Organised by Science Popularisation of Communicators and Educators (SPACE), the participants took actual measurements of the shadows made by the sun to measure the circumference of the earth as done 2,300 years ago by Greek astronomer Eratosthenes.
"Thursday being the longest day and the shortest night, we measured the circumference of the earth. After today the duration of the day will be shorter and of the night will be of longer," said Pooja Kumar of SPACE.
"We are observing the angle of the sun and measuring the shadows. In general, the exact timing of the summer solstice changes from year to year," she added.
Known as Project Paridhi, the measurement activity went from 9.30 a.m till 2 p.m. at central Delhi's Jantar Mantar. The project involves participants taking measurement of shadows at noon, at different places on the same longitude, such as Delhi and Bangalore.

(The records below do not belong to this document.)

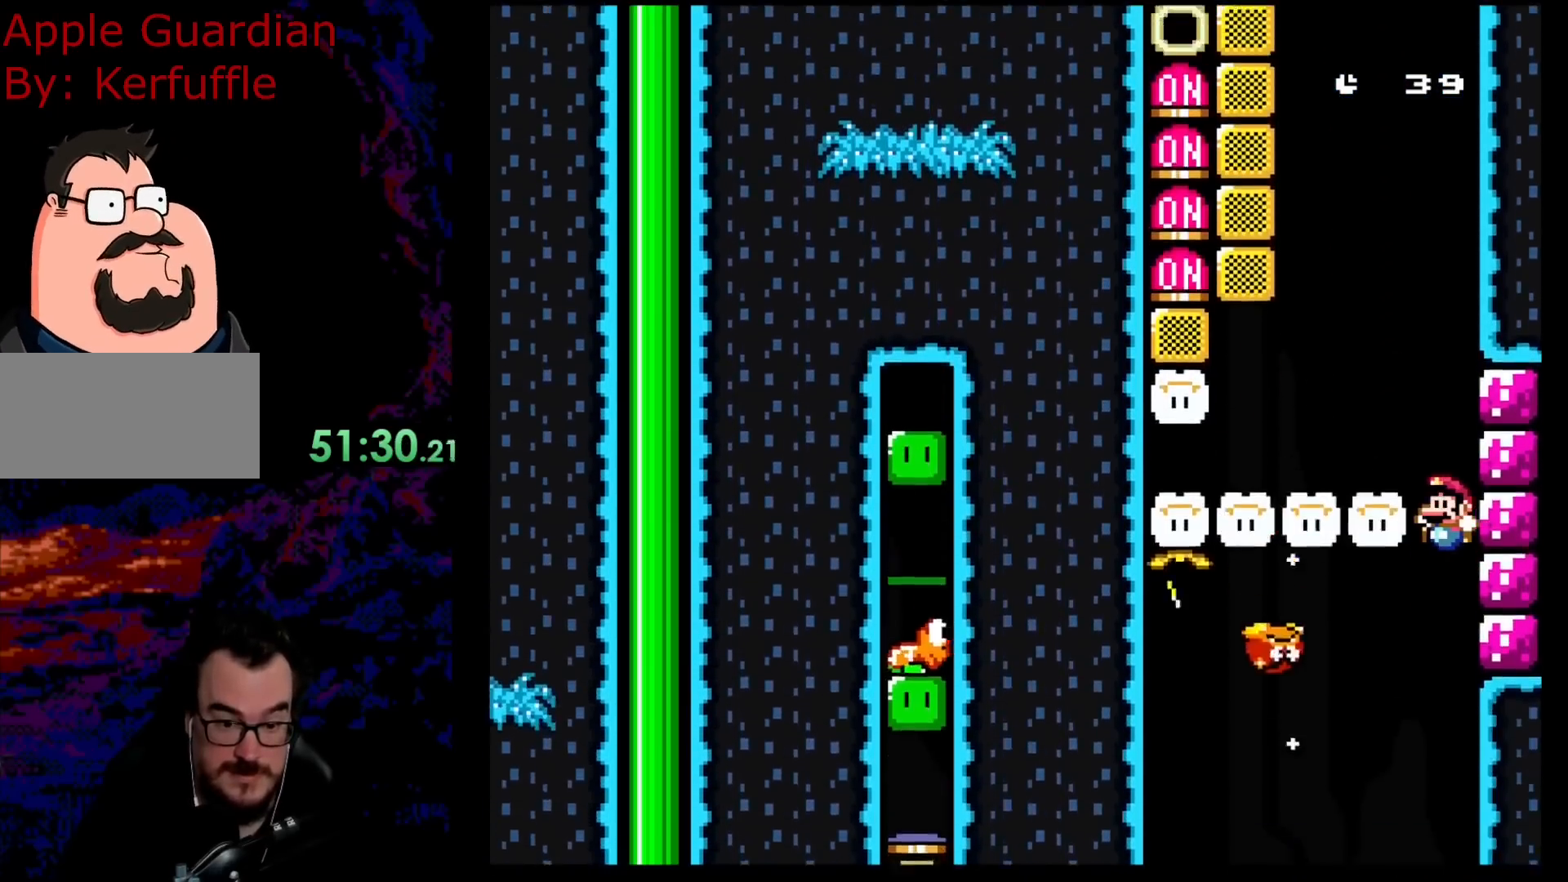
{"buttons": ["B", "Y", "DPAD_RIGHT"], "events": [[83, "DPAD_LEFT", "up"], [367, "DPAD_RIGHT", "down"]]}
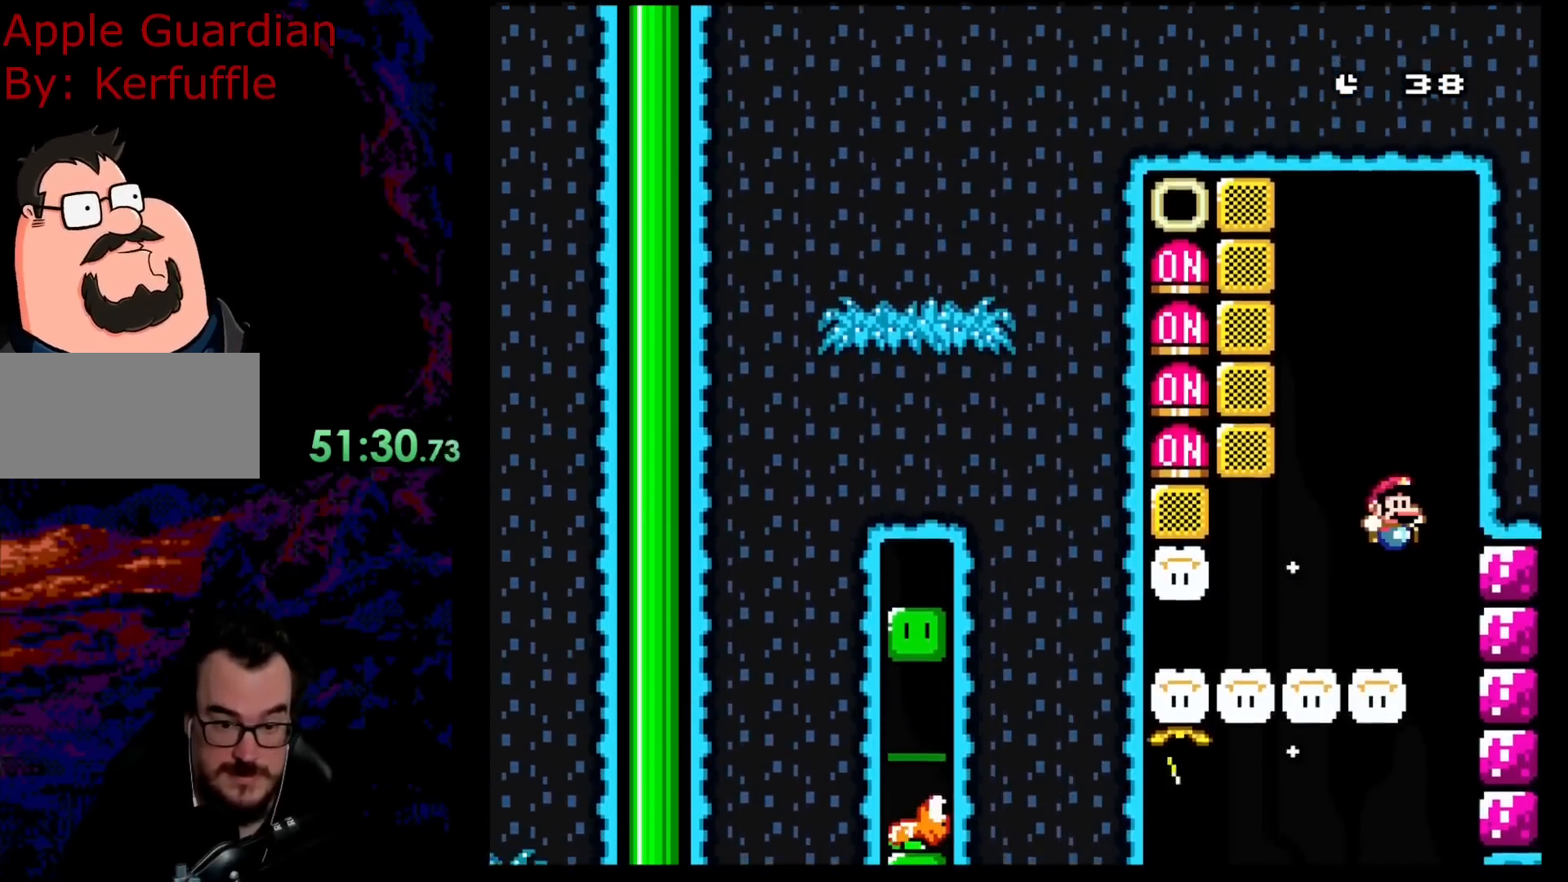
{"buttons": ["Y", "DPAD_LEFT"], "events": [[100, "DPAD_RIGHT", "up"], [117, "DPAD_LEFT", "down"], [167, "B", "up"], [250, "DPAD_LEFT", "up"], [433, "DPAD_LEFT", "down"]]}
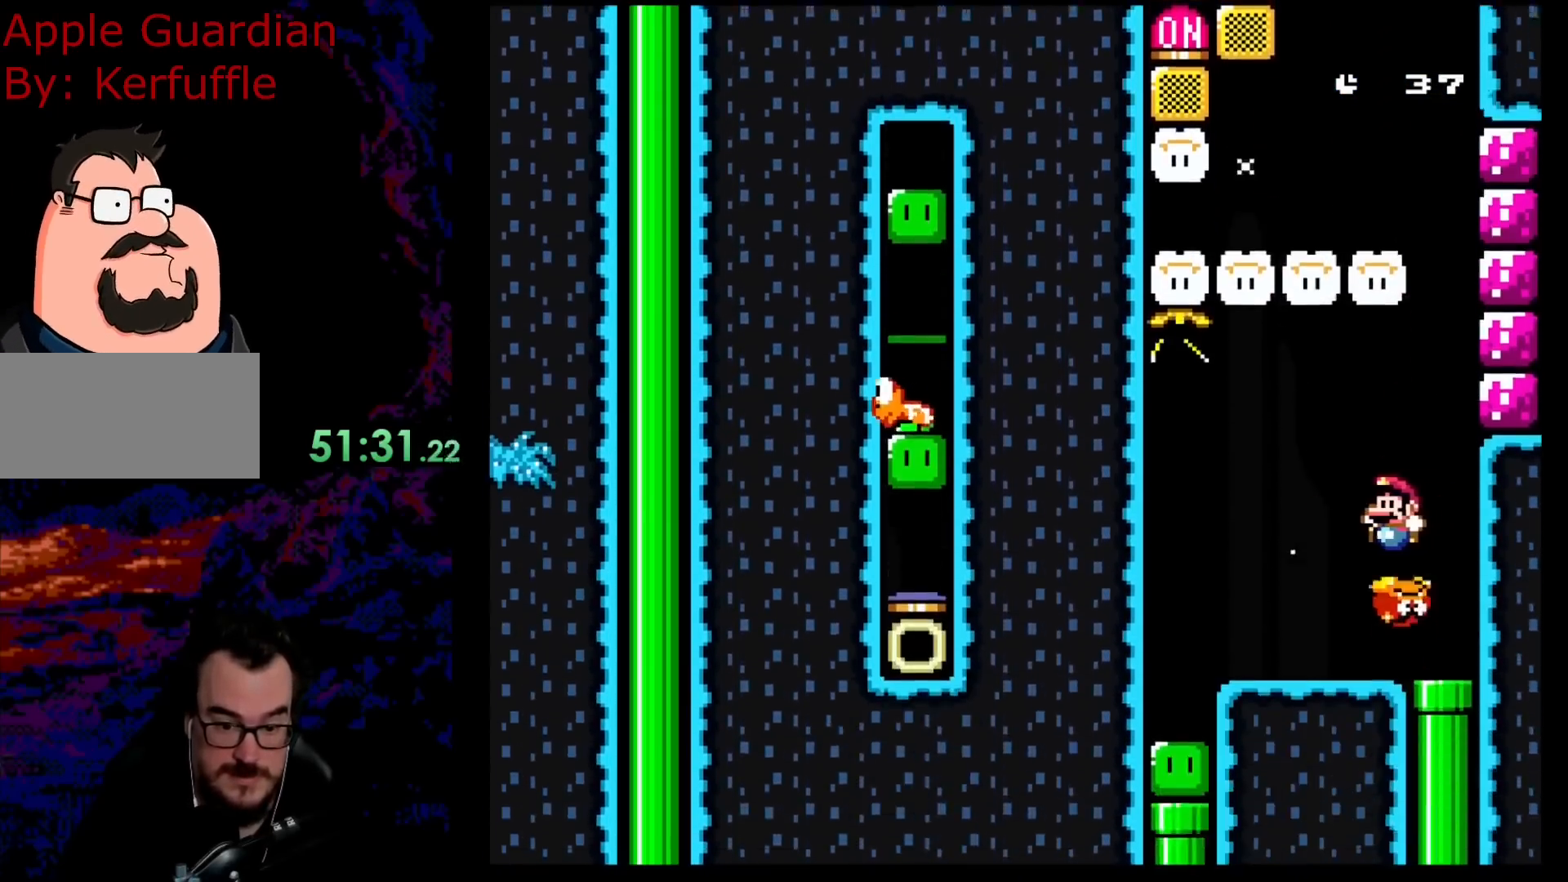
{"buttons": ["B", "Y", "DPAD_RIGHT"], "events": [[150, "DPAD_LEFT", "up"], [183, "DPAD_RIGHT", "down"], [217, "B", "down"]]}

"I am measuring the shadow of the sun through an instrument called gnomon meaning 'indicator'. It is the oldest method to measure direction, time and location by shadows," said Mehul, a student from Ryan International, Rohini.
"Using the shadow of the sun we will find out the angle of the sun. We are measuring the shadow after every 5 minutes," Mehul added.
SPACE will partner with astronomers from Kazakhstan, Nepal, Pakistan and other SAARC countries for conducting the Eratosthenes experiment.
"What we have gathered is that Thursday would be 14-hour long day. We measured the sun's shadow every 5 minutes and we will calculate the earths circumference by the formula known," said Vibhu Narayan, a student of St. Columba's school in Delhi.